Q: You just talked about China's position. If other countries seek stronger economic sanctions against the DPRK, how will China respond?
A: We believe that all sanction measures against the DPRK shall fall within the framework of the UN Security Council and follow the resolutions of the Security Council resolutions. Whether there will be more measures shall be decided by the Security Council upon consensus. Meanwhile, we oppose any country using unilateral sanctions, or evoking its domestic laws to impose "long-arm jurisdiction". I just said that the Security Council resolutions include two equally important parts, neither of which shall be overemphasized or overlooked. We hope that all relevant parties could earnestly, comprehensively and thoroughly implement the existing Security Council resolutions.
Q: After the latest Security Council meeting, we noticed similar statements from the Chinese and Russian ambassadors. So how close are China and Russia on communication and coordination regarding the DPRK nuclear issue?
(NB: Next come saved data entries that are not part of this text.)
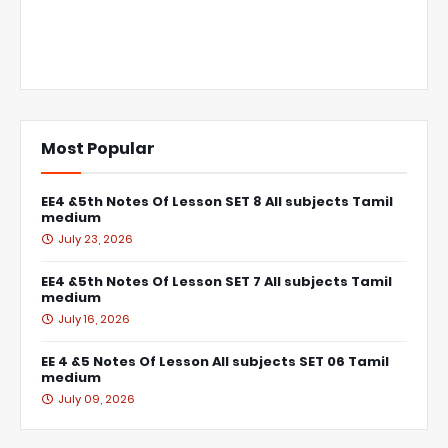
Most Popular
EE4 &5th Notes Of Lesson SET 8 All subjects Tamil
medium
July 23, 2026
EE4 &5th Notes Of Lesson SET 7 All subjects Tamil
medium
July 16, 2026
EE 4 &5 Notes Of Lesson All subjects SET 06 Tamil
medium
July 09, 2026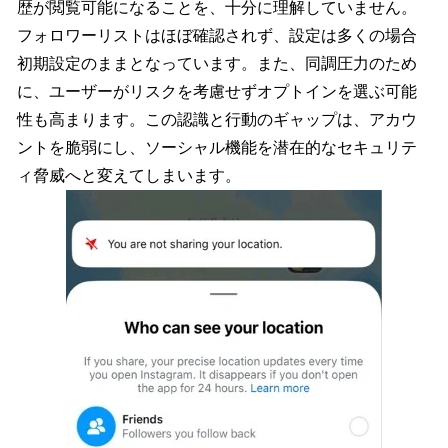
歴が閲覧可能になることを、十分に理解していません。
フォロワーリストはほぼ確認されず、設定は多くの場合
初期設定のままとなっています。また、同調圧力のため
に、ユーザーがリスクを考慮せずオプトインを選ぶ可能
性も高まります。この認識と行動のギャップは、アカウ
ントを脆弱にし、ソーシャル機能を潜在的なセキュリテ
ィ脅威へと変えてしまいます。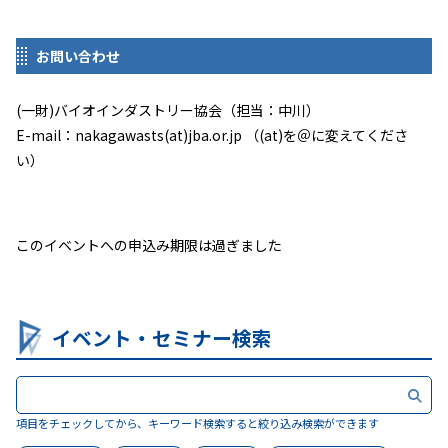
お問い合わせ
(一財)バイオインダストリー協会（担当：中川）
E-mail：nakagawasts(at)jba.or.jp （(at)を＠に変えてくださ
い）
このイベントへの申込み期限は過ぎました
イベント・セミナー検索
項目をチェックしてから、キーワード検索すると絞り込み検索ができます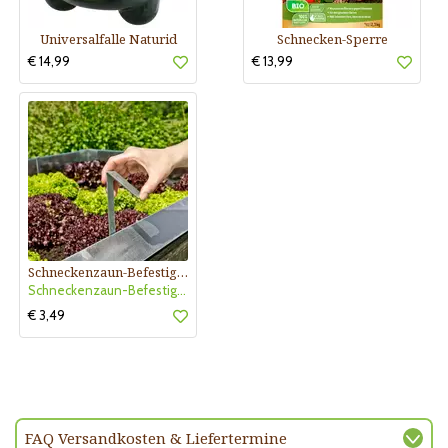
Universalfalle Naturid
Schnecken-Sperre
€ 14,99
€ 13,99
Schneckenzaun-Befestigungsklammer
Schneckenzaun-Befestigungsklamm
€ 3,49
FAQ Versandkosten & Liefertermine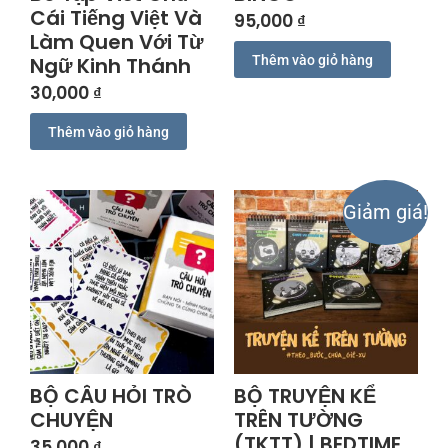
Cái Tiếng Việt Và
95,000
₫
Làm Quen Với Từ
Ngữ Kinh Thánh
Thêm vào giỏ hàng
30,000
₫
Thêm vào giỏ hàng
Giảm giá!
BỘ CÂU HỎI TRÒ
BỘ TRUYỆN KỂ
CHUYỆN
TRÊN TƯỜNG
(TKTT) | BEDTIME
35,000
₫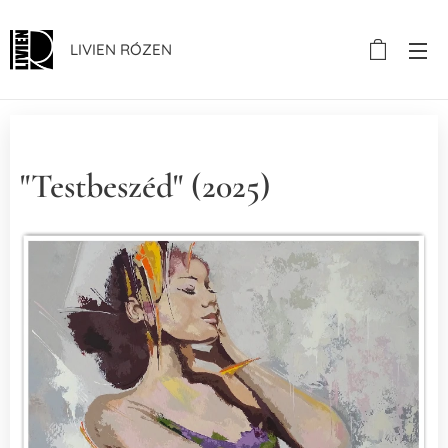
LIVIEN RÓZEN
"Testbeszéd" (2025)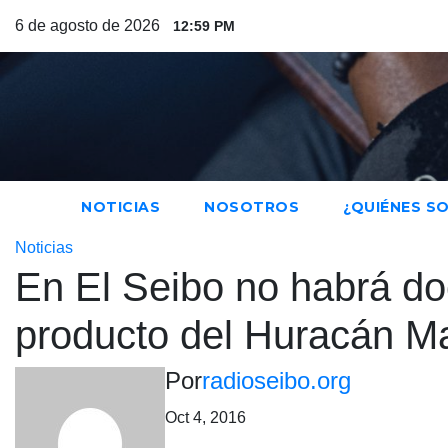
Saltar
6 de agosto de 2026
12:59 PM
al
contenido
NOTICIAS
NOSOTROS
¿QUIÉNES S
Noticias
En El Seibo no habrá do
producto del Huracán M
Por
radioseibo.org
Oct 4, 2016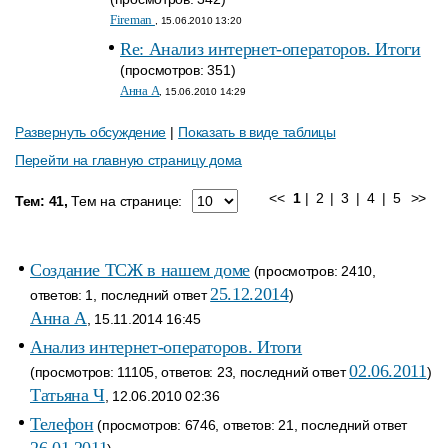
Fireman
, 15.06.2010 13:20
Re: Анализ интернет-операторов. Итоги
(просмотров: 351)
Анна A
, 15.06.2010 14:29
Развернуть обсуждение
|
Показать в виде таблицы
Перейти на главную страницу дома
<<
1
|
2
|
3
|
4
|
5
>>
Тем: 41,
Тем на странице:
Создание ТСЖ в нашем доме
(просмотров: 2410,
25.12.2014
ответов: 1, последний ответ
)
Анна A
, 15.11.2014 16:45
Анализ интернет-операторов. Итоги
02.06.2011
(просмотров: 11105, ответов: 23, последний ответ
)
Татьяна Ч
, 12.06.2010 02:36
Телефон
(просмотров: 6746, ответов: 21, последний ответ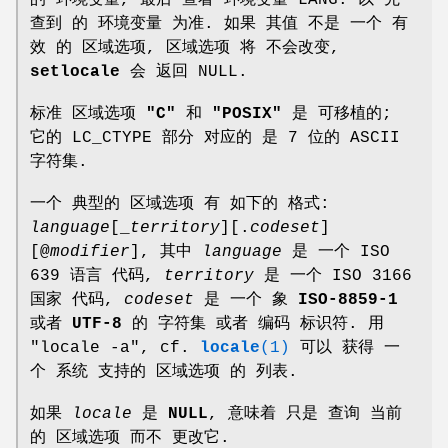
查到 的 环境变量 为准. 如果 其值 不是 一个 有
效 的 区域选项, 区域选项 将 不会改变,
setlocale
会 返回 NULL.
标准 区域选项
"C"
和
"POSIX"
是 可移植的;
它的 LC_CTYPE 部分 对应的 是 7 位的 ASCII
字符集.
一个 典型的 区域选项 有 如下的 格式:
language
[_
territory
][.
codeset
]
[@
modifier
], 其中
language
是 一个 ISO
639 语言 代码,
territory
是 一个 ISO 3166
国家 代码,
codeset
是 一个 象
ISO-8859-1
或者
UTF-8
的 字符集 或者 编码 标识符. 用
"locale -a", cf.
locale
(1)
可以 获得 一
个 系统 支持的 区域选项 的 列表.
如果
locale
是
NULL
, 意味着 只是 查询 当前
的 区域选项 而不 更改它.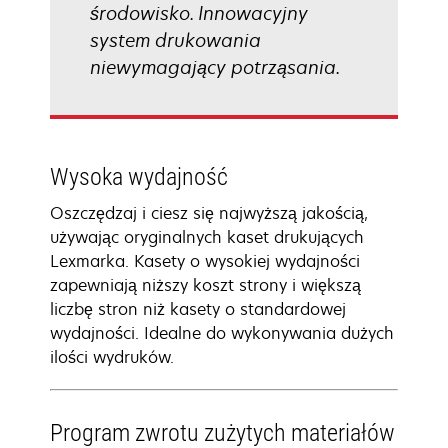
środowisko. Innowacyjny
system drukowania
niewymagający potrząsania.
Wysoka wydajność
Oszczędzaj i ciesz się najwyższą jakością,
używając oryginalnych kaset drukujących
Lexmarka. Kasety o wysokiej wydajności
zapewniają niższy koszt strony i większą
liczbę stron niż kasety o standardowej
wydajności. Idealne do wykonywania dużych
ilości wydruków.
Program zwrotu zużytych materiałów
Do you share the absolutely same goal on resolving this issue? How does China view Russia's increasing political or military presence in the region? At the BRICS Summit in Xiamen, if President Xi Jinping talks with President Putin about this issue, will any new consensus be reached?
A: I cannot really quantify the closeness of China and Russia on cooperating to deal with the Peninsula nuclear issue. China and Russia are Comprehensive Strategic Partners for Coordination, and such partnership operates at a very high level. Therefore, the two sides remain in close coordination and cooperation on both bilateral affairs and major international and regional matters.
As for whether China and Russia share the same goal, when it comes to realizing denuclearization of the Peninsula, maintaining its peace and stability, and peacefully resolving the issue through diplomatic means, we are on the same page. Actually, the five permanent members of the Security Council and the international community are on the same page with regard to this general goal. What makes some countries differ from each other at the current stage is the specific ways to achieve the goal.
Russia is a very important neighbor to China and one of the five permanent members of the Security Council. Just like China, Russia have significant influence and impact on persevering world peace and stability and promoting peaceful solution of regional hotspot issue. China would like to further enhance coordination and cooperation with Russia to jointly safeguard peace and stability of the region and beyond.
As for what kind of new consensus will emerge on the Peninsula issue when President Xi Jinping meets with President Putin during the BRICS Summit in Xiamen, I cannot prejudge that. But we believe the two sides will exchange views thoroughly on international and regional issues of mutual interest.
Q: On August 29, the International Atomic Energy Agency (IAEA) inaugurated its Low Enriched Uranium (LEU) Bank in Astana, Kazakhstan. What is your comment?
A: We are glad to hear that the LEU Bank of the IAEA was officially launched yesterday in Kazakhstan. The LEU Bank will make positive contributions to lowering the global nuclear proliferation risks and promoting international cooperation in the peaceful use of nuclear energy. China highly commends the efforts made by the host country Kazakhstan. China always supports the establishment of the LEU Bank. We signed the cross-border transportation agreement of the LEU Bank with the IAEA in April. China will earnestly implement that and work with all parties to ensure the smooth operation of the LEU Bank.